◆ PROBLEM ◆
Among the entries below, extract exactly the lines that run from the one with "formation. They confirmed" through the one with "prominent folds.", both ends included.

[Stored entries]
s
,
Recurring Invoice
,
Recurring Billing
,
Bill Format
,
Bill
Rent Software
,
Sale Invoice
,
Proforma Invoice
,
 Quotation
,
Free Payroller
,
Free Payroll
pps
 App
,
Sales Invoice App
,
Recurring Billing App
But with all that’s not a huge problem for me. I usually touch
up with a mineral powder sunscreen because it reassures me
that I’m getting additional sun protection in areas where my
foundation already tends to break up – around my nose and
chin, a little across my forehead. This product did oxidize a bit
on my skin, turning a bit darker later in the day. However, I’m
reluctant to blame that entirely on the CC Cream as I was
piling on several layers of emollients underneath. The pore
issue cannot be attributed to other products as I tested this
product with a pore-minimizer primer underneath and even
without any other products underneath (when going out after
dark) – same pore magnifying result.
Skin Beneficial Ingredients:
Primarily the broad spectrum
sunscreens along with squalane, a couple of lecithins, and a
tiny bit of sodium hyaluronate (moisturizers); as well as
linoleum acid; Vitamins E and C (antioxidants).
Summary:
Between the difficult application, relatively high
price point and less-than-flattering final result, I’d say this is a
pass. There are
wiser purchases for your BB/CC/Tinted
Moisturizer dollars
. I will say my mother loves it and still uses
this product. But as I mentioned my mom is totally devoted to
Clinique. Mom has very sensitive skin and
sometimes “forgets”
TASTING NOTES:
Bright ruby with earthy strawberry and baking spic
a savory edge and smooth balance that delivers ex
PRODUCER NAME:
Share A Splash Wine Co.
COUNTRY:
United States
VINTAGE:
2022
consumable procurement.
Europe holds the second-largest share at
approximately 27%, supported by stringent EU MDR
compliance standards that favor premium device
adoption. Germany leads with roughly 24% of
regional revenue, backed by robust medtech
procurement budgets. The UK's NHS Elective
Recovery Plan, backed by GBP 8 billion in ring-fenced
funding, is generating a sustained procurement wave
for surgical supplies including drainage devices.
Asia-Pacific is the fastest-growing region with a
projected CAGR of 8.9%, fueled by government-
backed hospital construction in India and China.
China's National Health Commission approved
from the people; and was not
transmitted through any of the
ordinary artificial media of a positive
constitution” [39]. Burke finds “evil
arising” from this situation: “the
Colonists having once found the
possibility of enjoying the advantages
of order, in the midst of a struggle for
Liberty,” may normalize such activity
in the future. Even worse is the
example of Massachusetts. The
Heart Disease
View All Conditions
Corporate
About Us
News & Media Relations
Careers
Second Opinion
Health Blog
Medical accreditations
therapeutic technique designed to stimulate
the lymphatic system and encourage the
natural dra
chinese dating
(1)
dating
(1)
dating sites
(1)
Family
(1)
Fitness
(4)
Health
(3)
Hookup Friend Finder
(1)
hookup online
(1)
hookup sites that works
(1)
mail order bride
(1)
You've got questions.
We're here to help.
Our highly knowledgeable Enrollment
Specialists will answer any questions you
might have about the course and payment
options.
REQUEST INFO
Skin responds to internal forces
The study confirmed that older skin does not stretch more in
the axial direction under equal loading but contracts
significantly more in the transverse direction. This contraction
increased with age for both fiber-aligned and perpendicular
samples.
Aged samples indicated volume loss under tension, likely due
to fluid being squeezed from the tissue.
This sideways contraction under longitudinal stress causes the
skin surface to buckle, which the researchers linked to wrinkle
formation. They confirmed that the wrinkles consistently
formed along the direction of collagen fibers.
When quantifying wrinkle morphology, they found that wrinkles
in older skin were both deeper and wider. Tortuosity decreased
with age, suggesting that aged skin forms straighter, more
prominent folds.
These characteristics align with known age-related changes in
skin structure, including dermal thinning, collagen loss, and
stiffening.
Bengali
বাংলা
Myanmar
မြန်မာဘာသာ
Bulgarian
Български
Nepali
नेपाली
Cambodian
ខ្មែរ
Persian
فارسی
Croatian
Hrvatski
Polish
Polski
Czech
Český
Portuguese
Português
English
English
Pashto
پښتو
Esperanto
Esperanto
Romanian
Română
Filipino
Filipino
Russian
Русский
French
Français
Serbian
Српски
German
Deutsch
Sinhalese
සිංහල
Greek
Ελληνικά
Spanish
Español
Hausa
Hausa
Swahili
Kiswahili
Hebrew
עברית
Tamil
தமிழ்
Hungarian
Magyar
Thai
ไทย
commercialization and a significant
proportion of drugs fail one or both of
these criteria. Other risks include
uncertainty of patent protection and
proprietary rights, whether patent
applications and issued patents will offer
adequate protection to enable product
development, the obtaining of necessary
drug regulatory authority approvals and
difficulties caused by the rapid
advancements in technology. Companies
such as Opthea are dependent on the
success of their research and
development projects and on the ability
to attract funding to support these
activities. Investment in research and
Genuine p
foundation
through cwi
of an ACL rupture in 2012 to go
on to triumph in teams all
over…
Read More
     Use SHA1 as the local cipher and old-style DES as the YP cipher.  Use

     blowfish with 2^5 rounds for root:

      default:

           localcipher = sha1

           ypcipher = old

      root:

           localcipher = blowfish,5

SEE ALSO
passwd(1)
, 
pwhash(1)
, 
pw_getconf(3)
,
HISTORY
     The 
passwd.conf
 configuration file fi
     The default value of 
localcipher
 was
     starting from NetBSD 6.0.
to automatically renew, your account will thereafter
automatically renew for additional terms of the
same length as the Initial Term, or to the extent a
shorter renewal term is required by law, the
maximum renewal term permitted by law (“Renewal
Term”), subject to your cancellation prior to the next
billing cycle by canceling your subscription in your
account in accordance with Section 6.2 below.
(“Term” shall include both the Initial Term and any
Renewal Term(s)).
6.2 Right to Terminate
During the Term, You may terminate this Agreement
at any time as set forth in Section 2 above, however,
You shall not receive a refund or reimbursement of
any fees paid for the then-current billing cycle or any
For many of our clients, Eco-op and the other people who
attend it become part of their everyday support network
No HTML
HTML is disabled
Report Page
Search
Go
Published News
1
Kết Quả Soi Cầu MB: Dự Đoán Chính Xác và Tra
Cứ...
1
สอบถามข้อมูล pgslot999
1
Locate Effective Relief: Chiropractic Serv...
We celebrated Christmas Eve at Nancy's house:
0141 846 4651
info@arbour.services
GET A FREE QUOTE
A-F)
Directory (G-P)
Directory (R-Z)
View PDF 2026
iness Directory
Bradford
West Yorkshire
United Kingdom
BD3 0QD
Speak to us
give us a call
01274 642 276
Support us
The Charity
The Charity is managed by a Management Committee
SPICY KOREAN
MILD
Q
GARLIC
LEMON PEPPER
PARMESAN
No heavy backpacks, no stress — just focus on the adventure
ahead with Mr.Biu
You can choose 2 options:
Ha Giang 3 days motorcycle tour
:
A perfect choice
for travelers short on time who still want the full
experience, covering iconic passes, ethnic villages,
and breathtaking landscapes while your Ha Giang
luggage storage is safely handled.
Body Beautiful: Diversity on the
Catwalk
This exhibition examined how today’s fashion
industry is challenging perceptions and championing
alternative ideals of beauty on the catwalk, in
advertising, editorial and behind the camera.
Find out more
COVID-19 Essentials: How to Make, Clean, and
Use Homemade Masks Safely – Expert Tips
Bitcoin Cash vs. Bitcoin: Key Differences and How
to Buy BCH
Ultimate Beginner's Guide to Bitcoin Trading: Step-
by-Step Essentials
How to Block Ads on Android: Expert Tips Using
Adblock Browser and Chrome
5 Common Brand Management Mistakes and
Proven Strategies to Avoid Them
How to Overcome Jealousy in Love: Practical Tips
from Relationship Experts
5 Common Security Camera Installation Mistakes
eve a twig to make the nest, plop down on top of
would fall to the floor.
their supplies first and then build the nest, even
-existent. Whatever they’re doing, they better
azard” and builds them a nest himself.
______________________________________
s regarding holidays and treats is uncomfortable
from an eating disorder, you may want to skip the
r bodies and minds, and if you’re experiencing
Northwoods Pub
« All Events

◆ WRITTEN ANSWER ◆
formation. They confirmed that the wrinkles consistently
formed along the direction of collagen fibers.
When quantifying wrinkle morphology, they found that wrinkles
in older skin were both deeper and wider. Tortuosity decreased
with age, suggesting that aged skin forms straighter, more
prominent folds.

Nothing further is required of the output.